Every line of the entries with the word "Program" in it should be shown.
[[ Available records, beginning ]]
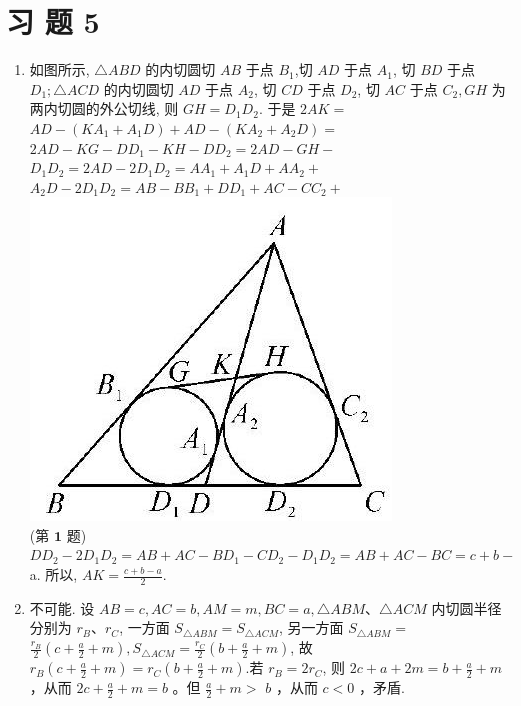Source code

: \documentclass[10pt]{article}
\begin{document}
\section*{习 题 5}
\begin{enumerate}
  \item 如图所示, $\triangle A B D$ 的内切圆切 $A B$ 于点 $B_{1}$,切 $A D$ 于点 $A_{1}$, 切 $B D$ 于点 $D_{1} ; \triangle A C D$ 的内切圆切 $A D$ 于点 $A_{2}$, 切 $C D$ 于点 $D_{2}$, 切 $A C$ 于点 $C_{2}, G H$ 为两内切圆的外公切线, 则 $G H=D_{1} D_{2}$. 于是 $2 A K=$ $A D-\left(K A_{1}+A_{1} D\right)+A D-\left(K A_{2}+A_{2} D\right)=$ $2 A D-K G-D D_{1}-K H-D D_{2}=2 A D-G H-$ $D_{1} D_{2}=2 A D-2 D_{1} D_{2}=A A_{1}+A_{1} D+A A_{2}+$ $A_{2} D-2 D_{1} D_{2}=A B-B B_{1}+D D_{1}+A C-C C_{2}+$\\
\includegraphics[max width=\textwidth, center]{2024_10_30_66b8e5e701da2093c133g-093(3)}\\
(第 $\mathbf{1}$ 题)\\
$D D_{2}-2 D_{1} D_{2}=A B+A C-B D_{1}-C D_{2}-D_{1} D_{2}=A B+A C-B C=c+b-$ a. 所以, $A K=\frac{c+b-a}{2}$.
  \item 不可能. 设 $A B=c, A C=b, A M=m, B C=a, \triangle A B M 、 \triangle A C M$ 内切圆半径分别为 $r_{B} 、 r_{C}$, 一方面 $S_{\triangle A B M}=S_{\triangle A C M}$, 另一方面 $S_{\triangle A B M}=$ $\frac{r_{B}}{2}\left(c+\frac{a}{2}+m\right), S_{\triangle A C M}=\frac{r_{C}}{2}\left(b+\frac{a}{2}+m\right)$, 故 $r_{B}\left(c+\frac{a}{2}+m\right)=r_{C}\left(b+\frac{a}{2}+m\right)$.若 $r_{B}=2 r_{C}$, 则 $2 c+a+2 m=b+\frac{a}{2}+m$ ，从而 $2 c+\frac{a}{2}+m=b$ 。但 $\frac{a}{2}+m>$ $b$ ，从而 $c<0$ ，矛盾.

\end{enumerate}
\end{document}
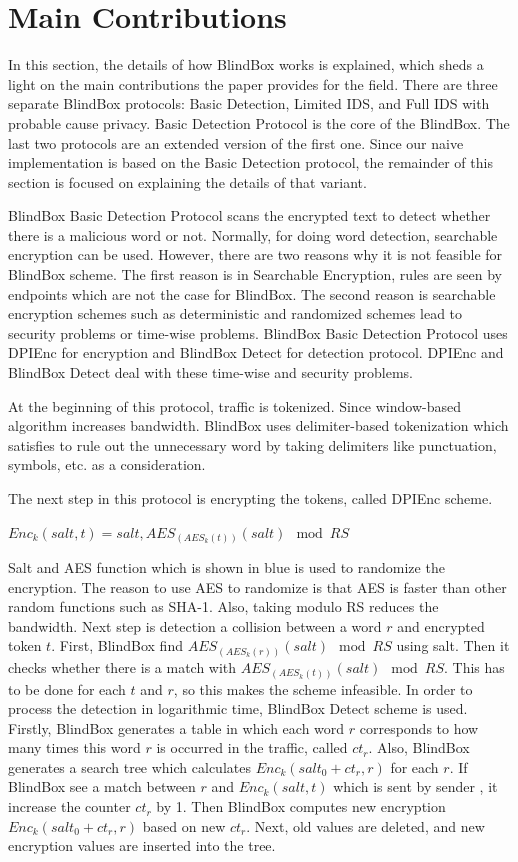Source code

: \documentclass{winslabreport}
\begin{document}
\section{Main Contributions} \label{maincontributions}

In this section, the details of how BlindBox works is explained, which sheds a light on the main contributions the paper provides for the field. There are three separate BlindBox protocols: Basic Detection, Limited IDS, and Full IDS with probable cause privacy. Basic Detection Protocol is the core of the BlindBox. The last two protocols are an extended version of the first one. Since our naive implementation is based on the Basic Detection protocol, the remainder of this section is focused on explaining the details of that variant.

BlindBox Basic Detection Protocol scans the encrypted text to detect whether there is a malicious word or not. Normally, for doing word detection, searchable encryption can be used. However, there are two reasons why it is not feasible for BlindBox scheme. The first reason is in Searchable Encryption, rules are seen by endpoints which are not the case for BlindBox. The second reason is searchable encryption schemes such as deterministic and randomized schemes lead to security problems or time-wise problems. BlindBox Basic Detection Protocol uses DPIEnc for encryption and BlindBox Detect for detection protocol. DPIEnc and BlindBox Detect deal with these time-wise and security problems.

At the beginning of this protocol, traffic is tokenized. Since window-based algorithm increases bandwidth.  BlindBox uses delimiter-based tokenization which satisfies to rule out the unnecessary word by taking delimiters like punctuation, symbols, etc. as a consideration.

The next step in this protocol is encrypting the tokens, called DPIEnc scheme. 

\begin{center}
	$Enc_k(salt,t)= salt, AES_(AES_k(t))(salt) \mod RS$
\end{center}

Salt and AES function which is shown in blue is used to randomize the encryption. The reason to use AES to randomize is that AES is faster than other random functions such as SHA-1. Also, taking modulo RS reduces the bandwidth. Next step is detection a collision between a word $r$ and encrypted token $t$. First, BlindBox find $AES_(AES_k(r))(salt) \mod RS$ using salt. Then it checks whether there is a match with $AES_(AES_k(t))(salt) \mod RS$. This has to be done for each $t$ and $r$, so this makes the scheme infeasible. In order to process the detection in logarithmic time, BlindBox Detect scheme is used. Firstly, BlindBox generates a table in which each word $r$ corresponds to how many times this word $r$ is occurred in the traffic, called $ct_r$. Also, BlindBox generates a search tree which calculates $Enc_k(salt_0+ct_r,r)$ for each $r$. If BlindBox see a match between $r$ and $Enc_k(salt,t)$ which is sent by sender , it increase the counter $ct_r$ by 1. Then BlindBox computes new encryption $Enc_k(salt_0+ct_r,r)$ based on new $ct_r$.  Next, old values are deleted, and new encryption values are inserted into the tree.
\end{document}
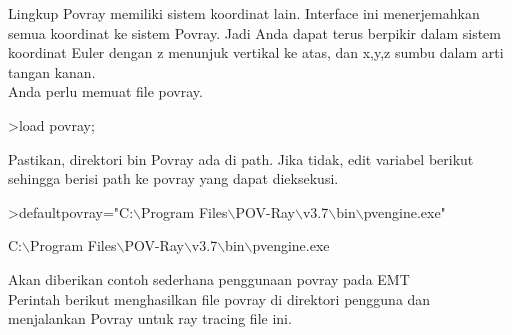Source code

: \documentclass[a4paper,10pt]{article}
\begin{document}
\begin{eulernotebook}
\begin{eulercomment}
\begin{eulercomment}
\begin{eulercomment}
\begin{eulercomment}
\begin{eulercomment}
\begin{eulercomment}
\begin{eulercomment}
\begin{eulercomment}
\begin{eulercomment}
\begin{eulercomment}
\begin{eulercomment}
\begin{eulercomment}
\begin{eulercomment}
Lingkup Povray memiliki sistem koordinat lain. Interface ini
menerjemahkan semua koordinat ke sistem Povray. Jadi Anda dapat terus
berpikir dalam sistem koordinat Euler dengan z menunjuk vertikal ke
atas, dan x,y,z sumbu dalam arti tangan kanan.\\
Anda perlu memuat file povray.
\end{eulercomment}
\begin{eulerprompt}
>load povray;
\end{eulerprompt}
\begin{eulercomment}
Pastikan, direktori bin Povray ada di path. Jika tidak, edit variabel
berikut sehingga berisi path ke povray yang dapat dieksekusi.
\end{eulercomment}
\begin{eulerprompt}
>defaultpovray="C:\(\backslash\)Program Files\(\backslash\)POV-Ray\(\backslash\)v3.7\(\backslash\)bin\(\backslash\)pvengine.exe"
\end{eulerprompt}
\begin{euleroutput}
  C:\(\backslash\)Program Files\(\backslash\)POV-Ray\(\backslash\)v3.7\(\backslash\)bin\(\backslash\)pvengine.exe
\end{euleroutput}
\begin{eulercomment}
Akan diberikan contoh sederhana penggunaan povray pada EMT\\
Perintah berikut menghasilkan file povray di direktori pengguna dan
menjalankan Povray untuk ray tracing file ini.


\end{eulercomment}
\end{eulercomment}
\end{eulercomment}
\end{eulercomment}
\end{eulercomment}
\end{eulercomment}
\end{eulercomment}
\end{eulercomment}
\end{eulercomment}
\end{eulercomment}
\end{eulercomment}
\end{eulercomment}
\end{eulercomment}
\end{eulernotebook}
\end{document}

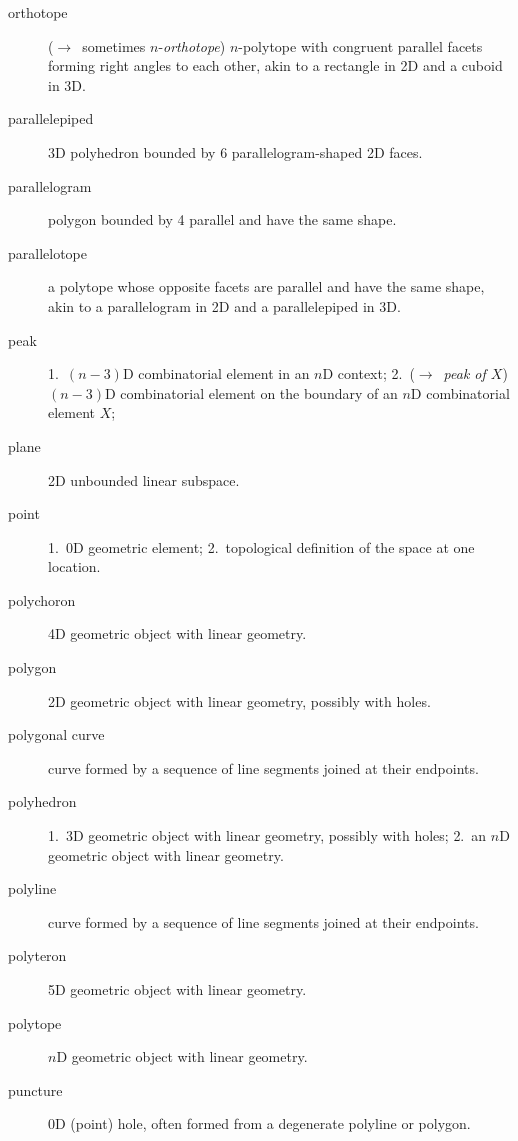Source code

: \begin{multicols}{2}
\begin{description}
\item[orthotope]
($\rightarrow$\ sometimes $n$-\emph{orthotope}) $n$-polytope with congruent parallel facets forming right angles to each other, akin to a rectangle in 2D and a cuboid in 3D.

\item[parallelepiped]
3D polyhedron bounded by 6 parallelogram-shaped 2D faces.

\item[parallelogram]
polygon bounded by 4 parallel and have the same shape.

\item[parallelotope]
a polytope whose opposite facets are parallel and have the same shape, akin to a parallelogram in 2D and a parallelepiped in 3D.

\item[peak]
1.\ $(n-3)$D combinatorial element in an $n$D context;
2.\ ($\rightarrow$\ \emph{peak of $X$}) $(n-3)$D combinatorial element on the boundary of an $n$D combinatorial element $X$;

\item[plane]
2D unbounded linear subspace.

\item[point]
1.\ 0D geometric element;
2.\ topological definition of the space at one location.

\item[polychoron]
4D geometric object with linear geometry.

\item[polygon]
2D geometric object with linear geometry, possibly with holes.

\item[polygonal curve]
curve formed by a sequence of line segments joined at their endpoints.

\item[polyhedron]
1.\ 3D geometric object with linear geometry, possibly with holes;
{\color{gray} 2.\ an $n$D geometric object with linear geometry}.

\item[polyline]
curve formed by a sequence of line segments joined at their endpoints.

\item[polyteron]
5D geometric object with linear geometry.

\item[polytope]
$n$D geometric object with linear geometry.

\item[puncture]
0D (point) hole, often formed from a degenerate polyline or polygon.


\end{description}
\end{multicols}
[[ Available records, end ]]
_Written reply_
>defaultpovray="C:\(\backslash\)Program Files\(\backslash\)POV-Ray\(\backslash\)v3.7\(\backslash\)bin\(\backslash\)pvengine.exe"
  C:\(\backslash\)Program Files\(\backslash\)POV-Ray\(\backslash\)v3.7\(\backslash\)bin\(\backslash\)pvengine.exe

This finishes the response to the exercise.